Florida springs tour
- Time:
- Tuesday, November 5th, 7:30 am to 4:00 pm
- Location:
- Depart from Conference Center lobby; additional cost, registration required, limit 40.
For Anna-Lisa Paul, taking plants into a space is a way of understanding just what they’re made of. Challenged to survive outside their ancestral environment, plants leverage a unique genetic toolkit to adapt to new challenges; in the process, they reveal how they work. Using zero-g experiments, for example, Paul and her colleagues achieved a new understanding of how plants’ roots grow, upending a long-held theory that gravity holds the key. She is currently combining parabolic flight and orbital experiments with imaging and gene expression studies. Fully understanding how plants survive and grow under extreme conditions, she says, will advance the biology needed to understand how all higher organisms survive in space. Not to mention the practical importance of having a packet of hardy seeds along on your journey. “You don’t go anywhere without your plants,” says Paul. “Plants will find a way. They’ll survive, and they’ll give us what we need.”

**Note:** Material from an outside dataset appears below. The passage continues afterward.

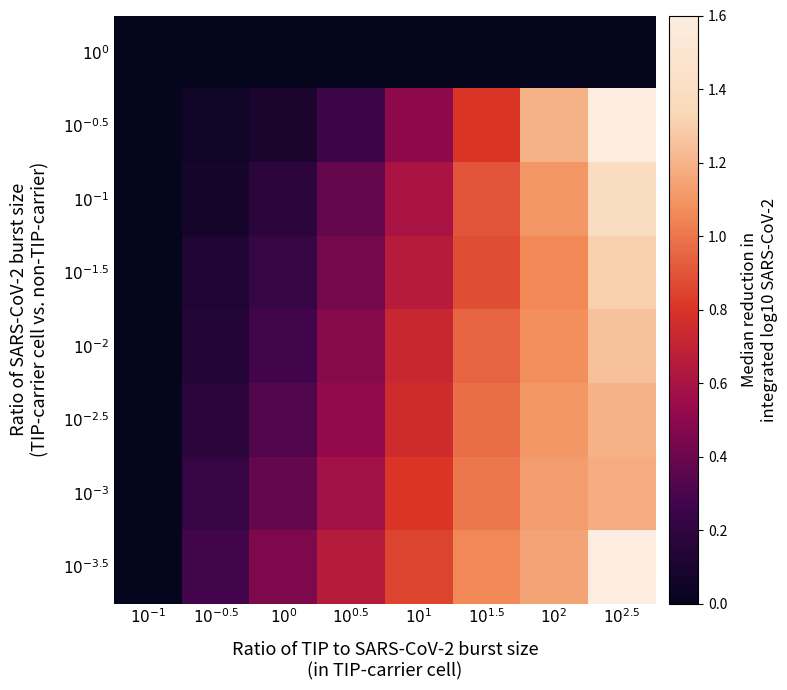

What is the greatest value displayed?

1.6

For more information, see the CASW website.
However popular, useful and abundant they are, dogs hold many mysteries. For one thing, just how did they come to be? Clive Wynne has been traveling the world to re-examine evidence supporting two dominant ideas: the “hunter’s helper” and “dumpster diver” theories. Wynne, who conducts behavioral research with both dogs and wolves, focuses on such issues as how the first dogs achieved the reproductive isolation needed to create a canid subspecies. Behavioral and genetic details revealed by recent research on dogs and wolves, he says, call for revising the story of this “obligatory symbiont.” It's likely the ancestors of dogs effectively domesticated themselves, jolted along their way by genetic accident.
For more information, see the CASW website.
For years, tiny organic particles in the air we breath have bedeviled climate modelers. Some of these particles are byproducts of human activity; others can be traced to oxidized gas molecules emitted by trees. These particles play a significant role in climate and have the remarkable habit of trapping toxic pollutants and transporting them from industrial regions to the pristine arctic. So far, models have been able to explain at best one-tenth of the organics actually measured in the atmosphere. Such large inaccuracies throw wrenches into attempts to accurately represent cloud formation and other processes in climate models. Alla Zelenyuk has tackled this discrepancy by building a system, called SPLAT, that measures many of the key properties of a single nanoparticle all at once. Most recently, she's been able to combine laboratory and field findings to remove the troubling discrepancy between data and models in a major data set from Mexico City.
For more information, see the CASW website.
Matthew Breen knows the source of the cancers common in purebred dogs: people. As we bred dogs for behavioral and appearance traits, humans unwittingly selected for susceptibility to maladies including retinal atrophy, hip dysplasia and certain cancers. But genomic studies have revealed a silver lining: Research on these inbred populations can radically accelerate progress on cancers shared by humans and their loyal companions. By looking at 150 dogs with lymphoma, Breen and colleagues identified a genetic signature that predicts how long a dog will respond to chemotherapy. The same signature, found in corresponding regions of the human genome, might also help doctors refine the prognosis for human lymphoma patients. There is so much genetic diversity in humans that locating it otherwise would have taken many years. Breen is working with breeders to reduce defective genes from kennel populations in a controlled and effective way, while collaborating with labs seeking clues to human cancer. “Within [the canine] genome,” he says, “we’re starting to find the answers we’ve been looking for in our own genome for 50 years.”
For more information, see the CASW website.
After decades of effort, gene therapy is happening: In November 2012, the European Commission approved a viral gene therapy for a rare metabolic syndrome causing pancreatitis, while clinical trials are well under way for a treatment for a rare form of blindness. Both therapies use adeno-associated viruses (AAVs) as a vector for delivering genes to the cell nucleus. But the pursuit of viral vectors for gene therapy and the battle against pathogenic viruses are both hampered by the subtle shape-shifting of viruses and the immune system’s equally dynamic response to them. Mavis Agbandje-McKenna will describe what structural virologists are doing to understand how AAVs recognize cell-surface receptors, traffic genes into the cell, fend off antibodies and then release and replicate in the nucleus.